Au fond, contrairement à l’illusion apparente, je ne suis pas et n’ai jamais été une intellectuelle.

Je suis profondément intuitive et me nourris de connaissances empiriques. Je pense la vie en l’explorant et j’explore la vie en la ressentant.

D’intellectuel je n’ai que les mots de mes pensées ; ces pensées que je ne recherche pas, qui m’envahissent quand elles ne m’assaillent pas, comme un peu toutes ces phrases que je pose là. Souvent, ce bouillonnement semble fait à dessein mais il surgit davantage comme on fait un dessin…

Je cherche peut-être dans tous ces mots que j’aligne de quoi décrire ce qui se fait, se vit. De quoi raconter mes sensations, de quoi exprimer ce que je peux dans ma limite comprendre. Au fond, de tout ce que j’entends et que l’on me démontre, je comprends plus que je ne retiens et je deviens davantage que je ne comprends.

Quant à enseigner et transmettre, c’est par la force des choses que je le fais, et celle du besoin :

  • Une force d’abord, qui malgré moi me pousse à délivrer ce qui est là, en moi, comme s’il y avait urgence à dire ce que je sais avant que je ne l’oublie. Je l’extirpe parfois comme on s’étripe. J’extrais de mes pensées des tas d’explication qui tendent à m’éclairer comme s’il fallait me décrire pour être acceptée. Je ne prétends jamais être comprise.
  • Un besoin aussi, qui me force à répondre aux formats que ce monde me propose et que seule je m’impose. Je forme donc aux méthodes et aux outils parce qu’il le faut bien, parce que c’est aussi à travers cela que se fait le début d’un chemin.

Former délimite et ne laisse place à aucune liberté pour l’esprit qui n’a pas besoin de savoir mais de se connaitre. On retient peu de tout ce que l’on apprend par les mots qui tentent de nous dire qui être et quoi faire. C’est peut-être cela qui m’a mené à l’accompagnement.

Dans l’accompagnement, je me sens libre, je me sens moi, je sens et je ressens mieux quand je marche avec l’autre. Je le laisse libre et le laisse être lui et je l’écoute faire. C’est ainsi que je le devine sans le connaitre.

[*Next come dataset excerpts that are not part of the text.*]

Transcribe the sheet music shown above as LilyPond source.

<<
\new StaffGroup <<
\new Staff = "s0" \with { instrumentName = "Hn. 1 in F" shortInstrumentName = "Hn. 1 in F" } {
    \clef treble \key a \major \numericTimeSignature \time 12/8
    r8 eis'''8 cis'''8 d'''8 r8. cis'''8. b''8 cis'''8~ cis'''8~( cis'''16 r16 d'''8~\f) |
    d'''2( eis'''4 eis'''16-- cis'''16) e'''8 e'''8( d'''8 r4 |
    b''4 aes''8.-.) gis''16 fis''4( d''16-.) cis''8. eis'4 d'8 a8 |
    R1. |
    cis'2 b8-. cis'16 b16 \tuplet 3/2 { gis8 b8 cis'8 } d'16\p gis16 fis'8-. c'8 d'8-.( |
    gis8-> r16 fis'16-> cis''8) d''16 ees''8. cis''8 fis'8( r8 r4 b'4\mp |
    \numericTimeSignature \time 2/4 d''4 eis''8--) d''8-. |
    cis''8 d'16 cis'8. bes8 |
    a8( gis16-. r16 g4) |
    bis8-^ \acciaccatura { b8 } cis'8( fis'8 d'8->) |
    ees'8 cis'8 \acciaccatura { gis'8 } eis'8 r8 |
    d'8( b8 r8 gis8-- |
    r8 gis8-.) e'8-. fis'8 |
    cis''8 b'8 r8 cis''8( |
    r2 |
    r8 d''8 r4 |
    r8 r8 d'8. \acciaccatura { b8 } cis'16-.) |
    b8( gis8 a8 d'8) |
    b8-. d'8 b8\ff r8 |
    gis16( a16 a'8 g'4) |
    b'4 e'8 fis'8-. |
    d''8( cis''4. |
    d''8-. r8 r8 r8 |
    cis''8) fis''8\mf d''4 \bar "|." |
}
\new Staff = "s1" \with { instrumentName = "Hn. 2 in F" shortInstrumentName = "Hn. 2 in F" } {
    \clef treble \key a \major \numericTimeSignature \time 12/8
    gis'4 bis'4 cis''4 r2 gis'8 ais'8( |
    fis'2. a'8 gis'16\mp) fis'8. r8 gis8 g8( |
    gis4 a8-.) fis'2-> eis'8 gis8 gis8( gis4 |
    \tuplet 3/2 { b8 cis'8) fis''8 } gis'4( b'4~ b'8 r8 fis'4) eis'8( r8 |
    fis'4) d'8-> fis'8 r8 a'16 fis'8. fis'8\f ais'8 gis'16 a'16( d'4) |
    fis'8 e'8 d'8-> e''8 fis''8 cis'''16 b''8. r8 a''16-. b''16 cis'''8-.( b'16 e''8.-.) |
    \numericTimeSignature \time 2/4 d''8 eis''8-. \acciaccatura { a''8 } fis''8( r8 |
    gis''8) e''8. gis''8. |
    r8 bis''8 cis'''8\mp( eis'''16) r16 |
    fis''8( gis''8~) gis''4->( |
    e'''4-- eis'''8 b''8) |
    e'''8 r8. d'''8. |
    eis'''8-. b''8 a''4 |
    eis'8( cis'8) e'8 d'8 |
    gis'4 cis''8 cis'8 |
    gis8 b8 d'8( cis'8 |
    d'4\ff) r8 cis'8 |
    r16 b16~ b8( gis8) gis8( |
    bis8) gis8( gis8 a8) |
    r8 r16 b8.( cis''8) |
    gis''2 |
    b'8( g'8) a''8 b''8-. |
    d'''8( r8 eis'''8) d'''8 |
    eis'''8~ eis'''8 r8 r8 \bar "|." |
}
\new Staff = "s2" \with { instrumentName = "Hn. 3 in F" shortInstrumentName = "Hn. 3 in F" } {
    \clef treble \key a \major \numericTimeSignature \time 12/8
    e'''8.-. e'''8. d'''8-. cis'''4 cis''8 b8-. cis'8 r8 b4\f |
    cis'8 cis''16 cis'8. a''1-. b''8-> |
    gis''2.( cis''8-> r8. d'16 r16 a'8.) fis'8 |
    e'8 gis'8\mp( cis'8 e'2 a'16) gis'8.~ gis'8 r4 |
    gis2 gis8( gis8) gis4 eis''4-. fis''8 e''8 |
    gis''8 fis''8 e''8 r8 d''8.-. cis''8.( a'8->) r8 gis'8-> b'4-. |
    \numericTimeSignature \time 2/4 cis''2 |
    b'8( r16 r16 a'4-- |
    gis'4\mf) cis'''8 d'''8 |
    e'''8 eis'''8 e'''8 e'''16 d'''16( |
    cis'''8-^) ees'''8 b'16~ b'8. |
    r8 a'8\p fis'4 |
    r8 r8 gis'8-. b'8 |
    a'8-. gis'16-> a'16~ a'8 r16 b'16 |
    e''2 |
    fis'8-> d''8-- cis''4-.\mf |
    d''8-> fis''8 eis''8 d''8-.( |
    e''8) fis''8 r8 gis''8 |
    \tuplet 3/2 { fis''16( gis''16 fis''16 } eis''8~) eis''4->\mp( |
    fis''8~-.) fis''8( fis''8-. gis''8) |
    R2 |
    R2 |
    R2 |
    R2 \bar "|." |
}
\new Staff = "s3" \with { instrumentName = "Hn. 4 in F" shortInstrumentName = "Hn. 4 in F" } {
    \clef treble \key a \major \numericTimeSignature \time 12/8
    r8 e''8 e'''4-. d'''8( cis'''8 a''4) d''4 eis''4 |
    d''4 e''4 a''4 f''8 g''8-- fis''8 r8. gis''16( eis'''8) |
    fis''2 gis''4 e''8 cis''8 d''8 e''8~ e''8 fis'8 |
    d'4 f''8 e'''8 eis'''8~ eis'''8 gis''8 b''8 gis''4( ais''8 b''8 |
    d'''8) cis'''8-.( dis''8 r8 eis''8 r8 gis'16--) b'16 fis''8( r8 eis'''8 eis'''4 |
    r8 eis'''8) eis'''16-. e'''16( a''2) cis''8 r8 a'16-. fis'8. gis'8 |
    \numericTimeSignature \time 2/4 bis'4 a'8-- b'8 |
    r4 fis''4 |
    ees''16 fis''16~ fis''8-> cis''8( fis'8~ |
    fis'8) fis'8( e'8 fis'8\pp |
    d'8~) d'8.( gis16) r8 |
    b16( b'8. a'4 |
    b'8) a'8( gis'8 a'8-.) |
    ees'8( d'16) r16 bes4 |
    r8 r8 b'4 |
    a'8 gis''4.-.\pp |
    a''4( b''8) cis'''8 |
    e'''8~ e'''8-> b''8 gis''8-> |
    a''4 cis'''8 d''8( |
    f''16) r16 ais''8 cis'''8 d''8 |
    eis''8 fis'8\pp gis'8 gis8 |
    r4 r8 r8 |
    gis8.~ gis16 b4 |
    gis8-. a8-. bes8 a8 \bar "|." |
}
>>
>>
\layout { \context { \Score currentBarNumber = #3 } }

Quand je marche à deux et à plusieurs, tout advient bien mieux. Quand je chemine ainsi, je réfléchis toutes ces images qui par l’autre me viennent et me reviennent. c’est ainsi que le sens découle du flow et les mots coulent de ma bouche.

Il faut longtemps pour se connaitre. Je découvre seulement cela maintenant, c’était à peine hier, n’étant jamais parvenue à le comprendre en y réfléchissant bien… En s’y réfléchissant bien.